• [What is required]
Work out the count of lines in the listing below that include "jederzeit". Give that count alone.

• [Data for analysis]

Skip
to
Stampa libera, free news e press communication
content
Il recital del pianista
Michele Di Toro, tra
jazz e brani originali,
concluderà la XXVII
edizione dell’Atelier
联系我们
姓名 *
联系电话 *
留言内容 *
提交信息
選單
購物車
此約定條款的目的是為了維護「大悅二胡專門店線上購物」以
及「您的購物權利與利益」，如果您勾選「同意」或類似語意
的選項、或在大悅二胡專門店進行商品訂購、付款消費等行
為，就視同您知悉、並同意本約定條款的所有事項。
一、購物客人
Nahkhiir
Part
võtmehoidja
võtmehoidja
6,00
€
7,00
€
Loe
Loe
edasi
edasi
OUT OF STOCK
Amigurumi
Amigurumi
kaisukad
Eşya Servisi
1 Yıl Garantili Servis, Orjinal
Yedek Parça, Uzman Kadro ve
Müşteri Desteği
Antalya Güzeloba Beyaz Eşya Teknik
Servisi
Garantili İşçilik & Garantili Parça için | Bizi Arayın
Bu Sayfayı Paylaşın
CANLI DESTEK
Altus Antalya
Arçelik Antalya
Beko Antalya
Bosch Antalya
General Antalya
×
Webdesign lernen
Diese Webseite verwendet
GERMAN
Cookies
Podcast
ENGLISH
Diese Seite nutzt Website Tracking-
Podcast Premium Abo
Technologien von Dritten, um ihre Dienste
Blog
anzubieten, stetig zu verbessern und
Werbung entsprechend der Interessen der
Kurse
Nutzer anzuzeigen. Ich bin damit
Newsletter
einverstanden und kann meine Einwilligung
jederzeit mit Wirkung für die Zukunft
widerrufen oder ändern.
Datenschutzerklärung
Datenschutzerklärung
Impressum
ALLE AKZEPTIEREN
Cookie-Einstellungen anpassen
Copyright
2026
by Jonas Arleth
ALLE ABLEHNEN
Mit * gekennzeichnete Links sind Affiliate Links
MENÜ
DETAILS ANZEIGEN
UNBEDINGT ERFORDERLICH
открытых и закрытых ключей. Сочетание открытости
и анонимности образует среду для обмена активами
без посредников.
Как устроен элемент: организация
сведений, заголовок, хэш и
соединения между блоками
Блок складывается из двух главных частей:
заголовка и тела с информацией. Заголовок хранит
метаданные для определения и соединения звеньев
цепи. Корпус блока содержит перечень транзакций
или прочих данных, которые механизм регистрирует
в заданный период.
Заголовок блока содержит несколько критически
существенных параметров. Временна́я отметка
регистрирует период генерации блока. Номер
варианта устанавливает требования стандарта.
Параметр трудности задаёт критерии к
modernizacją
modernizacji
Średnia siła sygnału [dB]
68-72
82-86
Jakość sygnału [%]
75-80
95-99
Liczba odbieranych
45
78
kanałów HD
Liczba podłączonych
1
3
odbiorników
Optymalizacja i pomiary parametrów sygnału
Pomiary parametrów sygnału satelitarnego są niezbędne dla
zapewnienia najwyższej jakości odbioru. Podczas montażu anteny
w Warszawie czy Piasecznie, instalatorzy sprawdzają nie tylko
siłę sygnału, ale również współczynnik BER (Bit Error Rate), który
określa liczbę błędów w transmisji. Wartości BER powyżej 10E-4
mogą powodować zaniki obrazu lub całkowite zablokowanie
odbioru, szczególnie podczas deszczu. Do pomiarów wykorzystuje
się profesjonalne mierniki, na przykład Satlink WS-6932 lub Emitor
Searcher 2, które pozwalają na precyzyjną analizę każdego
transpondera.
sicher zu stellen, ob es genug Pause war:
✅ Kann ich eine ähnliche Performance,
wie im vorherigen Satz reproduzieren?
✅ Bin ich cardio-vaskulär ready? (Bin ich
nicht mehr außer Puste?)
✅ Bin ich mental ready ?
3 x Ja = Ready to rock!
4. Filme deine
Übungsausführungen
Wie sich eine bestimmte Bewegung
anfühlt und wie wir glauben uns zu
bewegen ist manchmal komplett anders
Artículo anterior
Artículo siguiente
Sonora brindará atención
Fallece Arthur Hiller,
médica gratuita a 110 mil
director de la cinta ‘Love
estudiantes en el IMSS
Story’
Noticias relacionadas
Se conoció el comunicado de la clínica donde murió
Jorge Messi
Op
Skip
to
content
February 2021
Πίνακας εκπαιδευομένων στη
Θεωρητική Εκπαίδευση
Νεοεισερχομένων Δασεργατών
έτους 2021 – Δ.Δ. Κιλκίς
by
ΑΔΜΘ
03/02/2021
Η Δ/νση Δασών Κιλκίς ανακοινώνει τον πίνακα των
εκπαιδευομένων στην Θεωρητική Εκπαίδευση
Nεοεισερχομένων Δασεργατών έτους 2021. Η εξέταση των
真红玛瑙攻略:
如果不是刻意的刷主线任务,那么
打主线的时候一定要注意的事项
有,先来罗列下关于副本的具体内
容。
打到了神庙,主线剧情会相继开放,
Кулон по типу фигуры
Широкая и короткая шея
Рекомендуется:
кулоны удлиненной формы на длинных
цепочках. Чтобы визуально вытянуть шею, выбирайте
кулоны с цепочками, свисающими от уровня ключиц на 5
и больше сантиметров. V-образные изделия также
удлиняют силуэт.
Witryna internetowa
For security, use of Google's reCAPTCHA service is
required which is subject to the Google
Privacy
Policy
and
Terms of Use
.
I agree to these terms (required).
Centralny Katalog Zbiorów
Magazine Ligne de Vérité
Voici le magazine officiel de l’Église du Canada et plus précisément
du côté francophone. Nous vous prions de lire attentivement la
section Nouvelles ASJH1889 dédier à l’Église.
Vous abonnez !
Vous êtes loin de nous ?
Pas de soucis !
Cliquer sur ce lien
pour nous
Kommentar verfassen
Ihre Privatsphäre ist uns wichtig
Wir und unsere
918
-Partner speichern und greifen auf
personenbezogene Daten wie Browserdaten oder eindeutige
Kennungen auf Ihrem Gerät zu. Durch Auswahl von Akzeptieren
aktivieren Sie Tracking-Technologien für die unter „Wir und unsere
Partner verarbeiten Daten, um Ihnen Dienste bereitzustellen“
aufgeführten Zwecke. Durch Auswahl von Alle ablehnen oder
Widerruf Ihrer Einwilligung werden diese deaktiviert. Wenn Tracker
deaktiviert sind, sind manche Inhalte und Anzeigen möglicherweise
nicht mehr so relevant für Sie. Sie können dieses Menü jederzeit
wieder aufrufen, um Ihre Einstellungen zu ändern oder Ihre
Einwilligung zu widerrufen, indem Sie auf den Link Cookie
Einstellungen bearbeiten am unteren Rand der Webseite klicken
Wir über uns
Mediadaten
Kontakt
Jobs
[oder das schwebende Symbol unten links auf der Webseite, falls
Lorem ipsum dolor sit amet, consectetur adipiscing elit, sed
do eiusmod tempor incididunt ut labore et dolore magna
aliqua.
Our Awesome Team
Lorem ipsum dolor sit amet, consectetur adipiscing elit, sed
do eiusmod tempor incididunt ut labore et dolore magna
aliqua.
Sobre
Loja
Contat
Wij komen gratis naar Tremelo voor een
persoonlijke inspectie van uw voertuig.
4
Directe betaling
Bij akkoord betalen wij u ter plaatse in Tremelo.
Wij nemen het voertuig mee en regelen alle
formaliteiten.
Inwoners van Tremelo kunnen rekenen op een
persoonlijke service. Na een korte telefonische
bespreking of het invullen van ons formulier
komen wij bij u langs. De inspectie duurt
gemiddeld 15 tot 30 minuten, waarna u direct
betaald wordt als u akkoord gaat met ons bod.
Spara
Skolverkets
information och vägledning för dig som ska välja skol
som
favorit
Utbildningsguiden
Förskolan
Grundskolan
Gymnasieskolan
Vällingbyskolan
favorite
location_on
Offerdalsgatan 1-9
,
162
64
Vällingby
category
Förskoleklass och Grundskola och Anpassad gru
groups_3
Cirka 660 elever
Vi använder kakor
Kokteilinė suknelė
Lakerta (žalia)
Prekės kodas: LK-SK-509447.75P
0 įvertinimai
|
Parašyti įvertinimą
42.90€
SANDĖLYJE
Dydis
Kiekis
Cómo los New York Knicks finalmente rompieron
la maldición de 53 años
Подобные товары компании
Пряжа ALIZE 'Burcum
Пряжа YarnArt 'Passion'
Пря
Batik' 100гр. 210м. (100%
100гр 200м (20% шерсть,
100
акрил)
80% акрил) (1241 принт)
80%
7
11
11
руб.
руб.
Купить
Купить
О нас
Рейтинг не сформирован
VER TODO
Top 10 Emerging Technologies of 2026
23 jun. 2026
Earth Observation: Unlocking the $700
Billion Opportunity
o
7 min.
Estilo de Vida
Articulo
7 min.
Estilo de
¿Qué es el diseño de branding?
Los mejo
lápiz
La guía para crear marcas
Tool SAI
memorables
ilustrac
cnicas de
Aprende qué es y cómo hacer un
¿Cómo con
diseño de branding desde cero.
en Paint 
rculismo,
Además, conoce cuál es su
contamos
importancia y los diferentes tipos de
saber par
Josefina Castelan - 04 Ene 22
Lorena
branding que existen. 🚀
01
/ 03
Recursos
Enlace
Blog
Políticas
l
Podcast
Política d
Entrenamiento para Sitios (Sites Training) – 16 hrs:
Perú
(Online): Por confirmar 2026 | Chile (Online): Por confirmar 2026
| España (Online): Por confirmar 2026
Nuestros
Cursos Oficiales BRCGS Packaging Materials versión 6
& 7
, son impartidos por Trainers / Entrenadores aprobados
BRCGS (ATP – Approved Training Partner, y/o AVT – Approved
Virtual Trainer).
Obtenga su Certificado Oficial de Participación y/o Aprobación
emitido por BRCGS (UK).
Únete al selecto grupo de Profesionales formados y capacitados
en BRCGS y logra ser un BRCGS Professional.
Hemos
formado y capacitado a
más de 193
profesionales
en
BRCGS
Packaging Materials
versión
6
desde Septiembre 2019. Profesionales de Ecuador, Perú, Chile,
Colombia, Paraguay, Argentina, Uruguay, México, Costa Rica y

• [Reply to the exercise]
2